Malelili Satala
- Born: 24 October 2004 (age 21) Edinburgh, Scotland
- Height: 1.84 m (6 ft 0 in)
- Weight: 90 kg (198 lb)
- School: Brooksby Melton College
- Notable relative(s): Apolosi Satala (father) Viliame Satala (uncle)

Rugby union career
- Position(s): Winger Full-back
- Current team: Edinburgh

Senior career
- Years: Team / Apps / (Points)
- 2024–2025: Leicester Tigers / 4 / (5)
- 2025-: Edinburgh Rugby
- Correct as of 23 February 2025

International career
- Years: Team / Apps / (Points)
- 2023: England U20
- 2025: Emerging Scotland / 1 / (0)

= Malelili Satala =

English rugby player

Malelili Satala-Navlivou (born 24 October 2004) is an Emerging Scotland international rugby union player who plays wing for Edinburgh. Born in Edinburgh, he is eligible to play internationally for Scotland, England or Fiji, the latter through his ex-Edinburgh Rugby father, Apolosi Satala. He previously played for Leicester Tigers in Premiership Rugby.

==Rugby Union career==

===Professional career===

He was a member of Leicester Tigers senior academy for the 2023-24 season. He made a try scoring debut for Leicester Tigers in the Premiership Rugby Cup on 1 November 2024 against Northampton Saints.

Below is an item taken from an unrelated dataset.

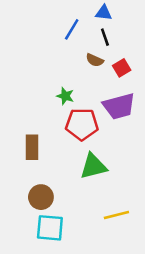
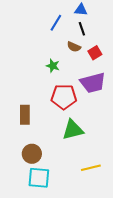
green star: (65, 96) -> (53, 66), moved

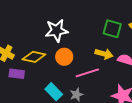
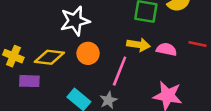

In May 2025 it was announced that he had signed a 2 year deal with Edinburgh Rugby.

===International career===

He has played for the England national under-20 rugby union team. He made his debut for Emerging Scotland on 17 November 2025.

==Personal life==

He attended Brooksby Melton College. He is the son of Fijian rugby union international Apolosi Satala.